What does it mean when Lenovo, one of the world's most popular PC makers, states that mobile Internet products will be a majority of their business in the future? It means that the mobile Internet has a promising future — obviously — and those who are involved in the manufacturing of computers and mobile technology are recognizing this. It requires adaptation.
"Even today, notebook sales already are higher than desktops," Lenovo CEO Yang Yuanqing told PysOrg.com. "Mobile Internet products are going to be 70 to 80 percent of our sales ... within three to five years."
Places around the globe, particularly in Asia, are seeing explosions in mobile Internet usage. Lenovo and its competition from Dell, HP, Toshiba, and Apple are surely in a frenzy to capitalize on this opportunity.
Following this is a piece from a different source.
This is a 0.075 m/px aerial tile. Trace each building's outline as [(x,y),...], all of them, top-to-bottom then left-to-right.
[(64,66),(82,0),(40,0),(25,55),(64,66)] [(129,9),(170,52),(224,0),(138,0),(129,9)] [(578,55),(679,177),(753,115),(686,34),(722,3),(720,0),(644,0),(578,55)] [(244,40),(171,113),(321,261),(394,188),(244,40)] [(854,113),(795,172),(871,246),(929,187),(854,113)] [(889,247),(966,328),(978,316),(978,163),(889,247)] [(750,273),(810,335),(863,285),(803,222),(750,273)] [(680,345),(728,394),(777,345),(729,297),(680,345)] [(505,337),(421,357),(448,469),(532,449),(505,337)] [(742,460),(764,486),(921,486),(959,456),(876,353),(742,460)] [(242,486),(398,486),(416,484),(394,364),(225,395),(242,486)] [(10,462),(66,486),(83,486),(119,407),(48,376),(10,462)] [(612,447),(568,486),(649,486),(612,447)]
Taking a giant leap into mobile, Lenovo, along with Dell, has unveiled a smart phone for the first time, which will be powered by Android.
How well it will be received by consumers is unknown, but it wouldn't be too hard to imagine that it will take a few attempts at the smartphone market to get it right.
Interestingly, it just goes to show how much the times have changed, and how companies must adapt to the demand of ever-changing consumer desires.
If mobile is where fortune lies — and all the evidence is in support of that — these companies better be ready to supply the goods.
My only question is when will U.S. consumers be able to get their hands on one of these PC-manufactured smartphone devices?